Zum einen ist eine hohe Luftfeuchte von Nöten. Eine bewährte Maßzahl
dafür ist der Taupunkt. Sind diese hoch empfindet man die Luft als
drückend und schwül. Darüber hinaus ist es wichtig, dass die
Temperatur mit der Höhe rasch abnimmt. Man spricht in diesem
Zusammenhang von einer labil geschichteten Atmosphäre. Vor allem
durch eine tagesgangbedingte Erwärmung der unteren Luftschichten,
aber auch durch kältere Luftmassen in der mittleren Atmosphäre
fördert man eine erhöhte Labilität. Nun fehlt noch Zutat Nummer 3 und
das ist die Hebung. Die Luft kann gehoben werden, wenn beispielsweise
eine Front auf den Vorhersageraum übergreift. Aber auch Prozesse in
höheren Luftschichten und lokale Effekte wie Berge oder das
Land-See-Wind System können zu Hebung führen. Im Vergleich zur
Feuchte und Labilität ist dieser Parameter am komplexesten und
schwierigsten zu erfassen. Alles läuft aber darauf hinaus, dass in
den unteren Schichten ein Zusammenströmen der Luft vorhanden ist
(Konvergenz). Da dieser ?Überschuss an Luft? ausgeglichen werden
muss, bleibt nichts anderes übrig als Hebung.
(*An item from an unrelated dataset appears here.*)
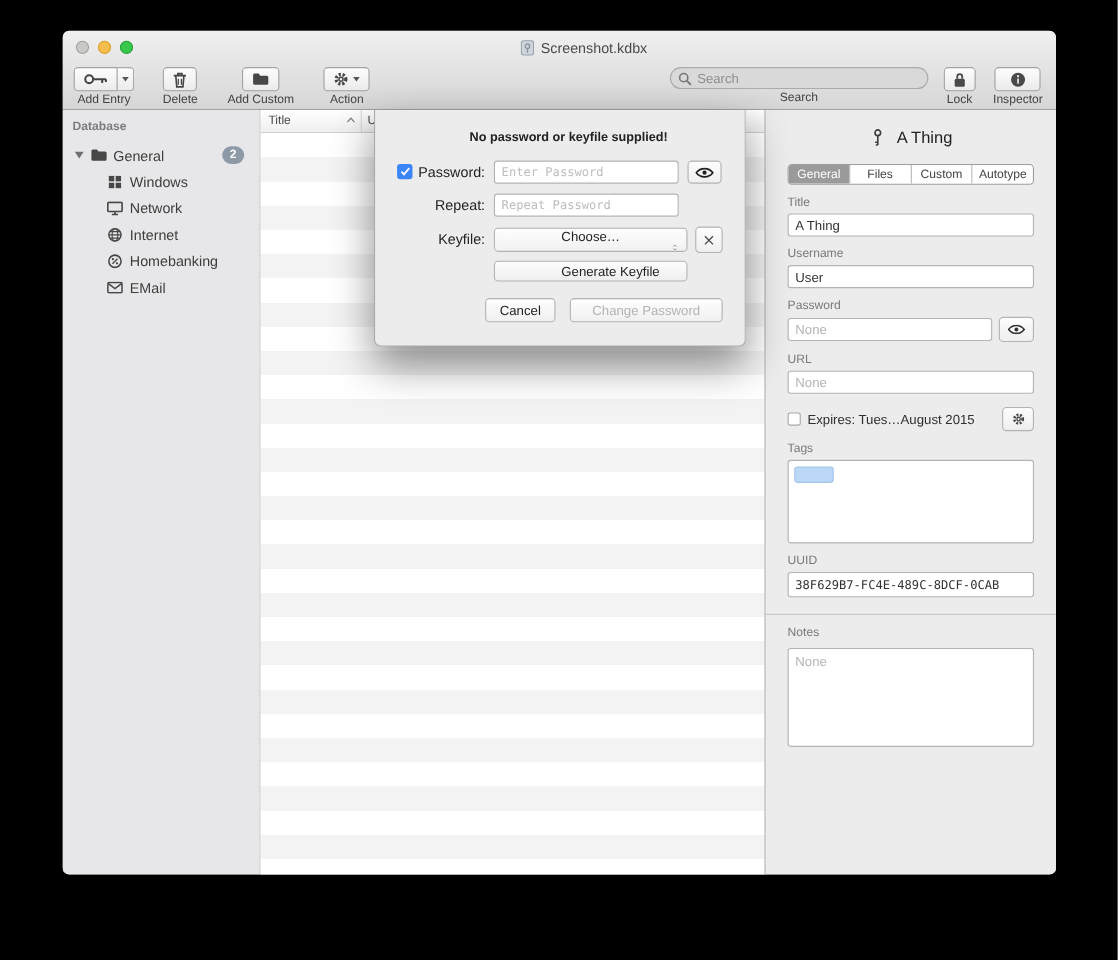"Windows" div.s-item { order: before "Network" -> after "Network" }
Wenn man nun weiß, wo in etwa Gewitter entstehen, interessiert man
sich auch noch für ihre Stärke und die Begleiterscheinungen (Hagel,
Regen, Wind). Um diese näher beurteilen zu können, braucht es ein
entscheidendes Gewürz: Die vertikale Windscherung. Kurz gesagt,
betrachtet man dafür, wie sich die Richtung und Stärke des Windes mit
der Höhe verändert. Je größer die Unterschiede sind, desto höher ist
die vertikale Windscherung. Die Scherung ist das Salz in der
Gewittersuppe und entscheidet meist, ob eine ?normale? Gewitterlage
oder eine Schwergewitterlage mit erhöhtem Schadenspotential
bevorsteht.
Und was passiert nun morgen?
Die oben erläuterten Zutaten sind reichlich vorhanden. Hohe Labilität
und viel Feuchte sorgen für ordentlich Energie in der Luft und auch
am Gewürz Windscherung mangelt es nicht. Einzig die Zutat Hebung
macht uns etwas Sorgen. Dabei ist gar nicht mal die Frage des
Vorhandenseins ? Hebungsmechanismen stehen ohne Frage zur Verfügung.
Die große Schwierigkeit besteht eher in der genauen Positionierung
der Schwerpunkte und dem genauen zeitlichen Ablauf. Entsprechend ist
eine genaue Festlegung - zeitlich wie räumlich - noch etwas
schwierig.
Fest steht aber: Im Norden und der Mitte sind morgen kräftige
Gewitter mit Unwetterpotential zu erwarten, die mit einer ostwärtigen
Verlagerung auch noch in der Nacht zum Freitag anhalten. Die genaue
Ausprägung der Begleiterscheinungen sind dabei lokal sehr
unterschiedlich - wie üblich bei Gewittern. Es muss in der Spitze mit
großem Hagel (lokal >5 cm), schweren Sturmböen und orkanartigen Böen
(um 100 km/h) sowie heftigem Starkregen gerechnet werden. Im Süden
beschränken sich die Gewitter zumeist auf das Bergland und fallen
wohl nicht ganz so heftig aus.
Auch wenn es an den Details noch fehlt, muss am morgigen Donnerstag
die zu erwartende (Un)wetterlage unbedingt genauer verfolgt werden!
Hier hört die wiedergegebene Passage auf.